The Day That Broke Me

Admit or send home. The emergency room doctors have one basic decision. Is this person sick enough that they need to be admitted to the hospital? Or can they be treated and sent home to follow-up in the clinic?

If you need hospital care, you are admitted under the care of your doctor. But if your doctor does not work in the hospital or you don’t have a clinic doctor, you will get admitted to the care of the hospitalist. This doctor manages your care in the hospital until you can be discharged to your outpatient doctor.

“I’ve got 14 admissions for you,” said the ER doctor.

I was the hospitalist taking admissions overnight. It was 7pm. I just finished dinner and started my overnight shift. I still had to see a couple more patients to see from the day shift, some patients that I was covering overnight for other doctors, and some admissions left over from the day shift.

“How many?” I said in disbelief. The usual admission was just 1 or 2 at a time and maybe 6 to 8 for the night.

“Well, actually, I only have 3,” he said. There was almost enough time for a wave of relief to flow over me before he said, “The other 11 are from the other ER doctors down here.”

“Oh,” I said as if that was comforting information. I took on a stoic attitude and steeled myself for a rough night. I live in the winter retirement destination of Florida. I suddenly wondered if the entire geriatric population of the North had chosen to make the trip down to the warm weather, hopped off the plane, and gone straight to the ER.
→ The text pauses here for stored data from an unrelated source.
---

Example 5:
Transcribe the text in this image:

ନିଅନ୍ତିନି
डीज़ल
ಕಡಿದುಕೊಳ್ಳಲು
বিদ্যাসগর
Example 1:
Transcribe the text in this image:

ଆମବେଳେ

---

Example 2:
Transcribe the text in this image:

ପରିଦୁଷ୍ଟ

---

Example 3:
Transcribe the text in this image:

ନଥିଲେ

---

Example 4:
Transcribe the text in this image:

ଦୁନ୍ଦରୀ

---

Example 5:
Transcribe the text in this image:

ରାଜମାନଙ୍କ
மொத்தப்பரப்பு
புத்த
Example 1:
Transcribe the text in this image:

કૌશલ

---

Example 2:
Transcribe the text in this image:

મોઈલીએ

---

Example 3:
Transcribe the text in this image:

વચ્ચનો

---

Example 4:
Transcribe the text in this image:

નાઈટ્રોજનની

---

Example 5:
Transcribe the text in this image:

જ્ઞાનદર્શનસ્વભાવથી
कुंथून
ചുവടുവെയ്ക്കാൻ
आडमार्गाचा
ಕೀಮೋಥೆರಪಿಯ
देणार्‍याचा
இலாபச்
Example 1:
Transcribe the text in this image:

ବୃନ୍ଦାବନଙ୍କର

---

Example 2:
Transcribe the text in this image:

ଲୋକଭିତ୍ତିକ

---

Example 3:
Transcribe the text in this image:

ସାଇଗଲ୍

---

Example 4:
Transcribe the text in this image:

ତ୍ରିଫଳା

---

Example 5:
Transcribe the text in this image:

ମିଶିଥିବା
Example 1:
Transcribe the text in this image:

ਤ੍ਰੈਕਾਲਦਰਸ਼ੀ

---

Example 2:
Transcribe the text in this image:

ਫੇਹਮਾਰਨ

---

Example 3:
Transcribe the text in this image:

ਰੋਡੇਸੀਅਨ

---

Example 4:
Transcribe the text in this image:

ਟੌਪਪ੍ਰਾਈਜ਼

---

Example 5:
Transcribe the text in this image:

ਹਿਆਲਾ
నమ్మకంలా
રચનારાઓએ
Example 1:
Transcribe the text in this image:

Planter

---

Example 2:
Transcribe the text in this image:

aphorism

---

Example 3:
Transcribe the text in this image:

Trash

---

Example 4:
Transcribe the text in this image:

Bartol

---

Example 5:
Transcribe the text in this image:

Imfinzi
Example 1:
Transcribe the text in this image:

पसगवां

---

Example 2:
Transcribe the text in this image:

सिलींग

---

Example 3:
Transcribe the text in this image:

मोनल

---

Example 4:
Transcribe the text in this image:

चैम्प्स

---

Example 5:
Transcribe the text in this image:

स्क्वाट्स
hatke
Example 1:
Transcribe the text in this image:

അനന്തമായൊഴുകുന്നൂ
“What do you have for me?” I asked.

I sat on the phone listening to the story for each patient and giving the nurse preliminary orders until the doctor (hopefully me) could see them. I got passed from doctor to nurse and repeated the process again and again. Finally, exhausted, I looked up and two and half hours had passed. I still had to finish rounding for the night, and I already had 5 admissions from the day that I was going to go see.
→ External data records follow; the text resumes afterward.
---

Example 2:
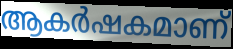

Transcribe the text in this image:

ആകർഷകമാണ്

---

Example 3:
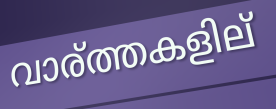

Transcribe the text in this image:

വാര്ത്തകളില്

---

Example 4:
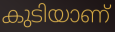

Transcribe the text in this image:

കുടിയാണ്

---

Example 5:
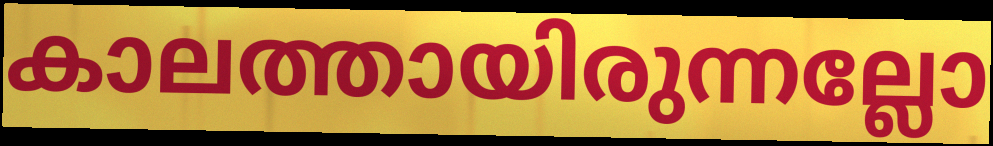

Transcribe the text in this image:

കാലത്തായിരുന്നല്ലോ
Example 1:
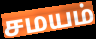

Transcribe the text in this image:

சமயம்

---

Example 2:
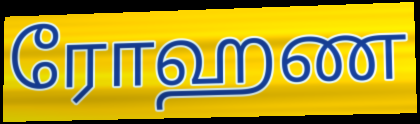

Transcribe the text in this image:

ரோஹண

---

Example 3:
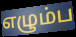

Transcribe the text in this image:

எழும்ப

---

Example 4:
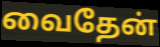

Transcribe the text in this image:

வைதேன்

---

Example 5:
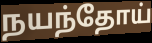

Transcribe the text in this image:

நயந்தோய்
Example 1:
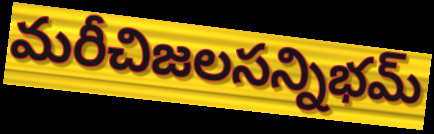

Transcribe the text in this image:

మరీచిజలసన్నిభమ్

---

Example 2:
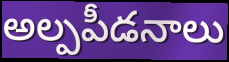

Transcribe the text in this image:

అల్పపీడనాలు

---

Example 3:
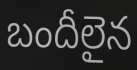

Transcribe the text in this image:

బందీలైన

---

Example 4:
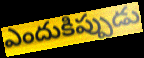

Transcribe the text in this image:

ఎందుకిప్పుడు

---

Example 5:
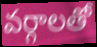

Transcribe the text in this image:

వర్గాలతో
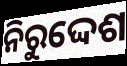
ନିରୁଦ୍ଦେଶ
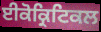
ਈਕੋਕ੍ਰਿਟਿਕਲ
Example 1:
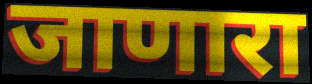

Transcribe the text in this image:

जाणारा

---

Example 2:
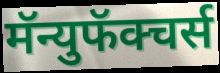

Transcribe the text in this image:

मॅन्युफॅक्चर्स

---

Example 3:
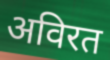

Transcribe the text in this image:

अविरत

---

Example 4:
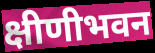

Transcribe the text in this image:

क्षीणीभवन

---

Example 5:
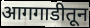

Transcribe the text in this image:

आगगाडीतून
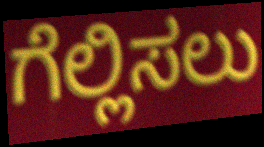
ಗೆಲ್ಲಿಸಲು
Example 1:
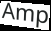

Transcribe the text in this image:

Amp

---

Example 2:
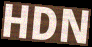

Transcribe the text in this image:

HDN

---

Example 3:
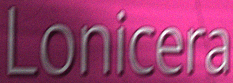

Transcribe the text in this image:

Lonicera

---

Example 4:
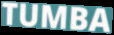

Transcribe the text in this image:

TUMBA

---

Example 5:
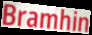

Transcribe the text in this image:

Bramhin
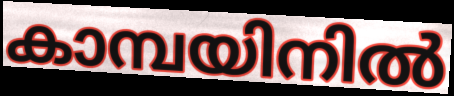
കാമ്പയിനിൽ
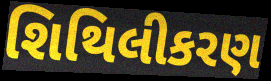
શિથિલીકરણ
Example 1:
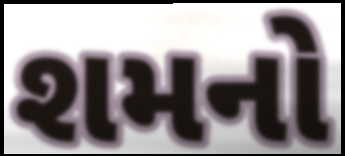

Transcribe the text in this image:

શમનો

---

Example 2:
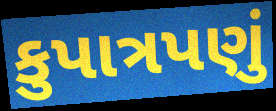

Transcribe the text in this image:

કુપાત્રપણું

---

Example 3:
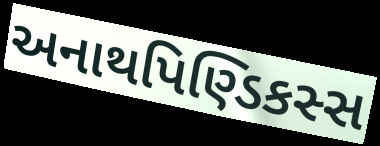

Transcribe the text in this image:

અનાથપિણ્ડિકસ્સ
I started trudging through the work. Over the course of the night, the ER called a few more times for a total of 22 admissions.

I managed to get through 10 of them by the time the morning came. I spent about 30 – 40 minutes with each patient. At around 3 am, I rewound my dictation to make a correction. As I listened to my own voice, I could not believe how exhausted I sounded. Do I sound like that to patients? With a great mustering of effort, I put some pep in my voice and recorded the section over. Just out of curiosity, I listened again. I still sounded just as tired, my words seemed slurred. Did I really sound like that? I finished the dictation of the admission note and just kept on slogging along.

In the morning, the new shift came on to relieve me. “I have 12 admissions left to see,” I said to the nurse practitioner.

“That’s a whole day of work,” she said.

“I know,” I sighed, “it was a bad night with 22 admissions.” There was an edge of pride in my voice. I had survived the crucible. The help had arrived. I would get to go home today with my sanity intact and visit the wonderful space of sleep.

With insufficient support for the unexpected onslaught of admissions that day, I had been up all night. That was the day that broke me. I knew that I could not keep up this pace. I did not know it then, but as I look back now, that was the day that I knew I was leaving full-time hospitalist medicine.

When I started my own office practice about a year later, I went back to work part-time as a hospitalist. While I was building my office practice, I needed to supplement my income. However, this time in the hospital was different. I only worked the day shift and with more support staff to spread the work around. I developed a skill that I had been missing. Before that crucible night, I would work and work and work until I was done, then go home and start again. However, now I looked at the list of patients that I had to see and calculated how much time each one would take. If the total exceeded the time when my shift ended, I called up the other doctors to give them some of my patients. We were no longer understaffed, and I was no longer going to burn myself out.

The shift work in the hospital was necessary, even as I had to sacrifice the continuity of care for my patients. They would get another equally competent doctor to give them attention, decide on the care that they needed for the day, determine if they could be discharged, and in a timelier manner.

The day that broke me… really was the day that fixed me. I have applied that time-management skill to the rest of my life… and I always ask the question, is this sustainable? am I on the road to burnout?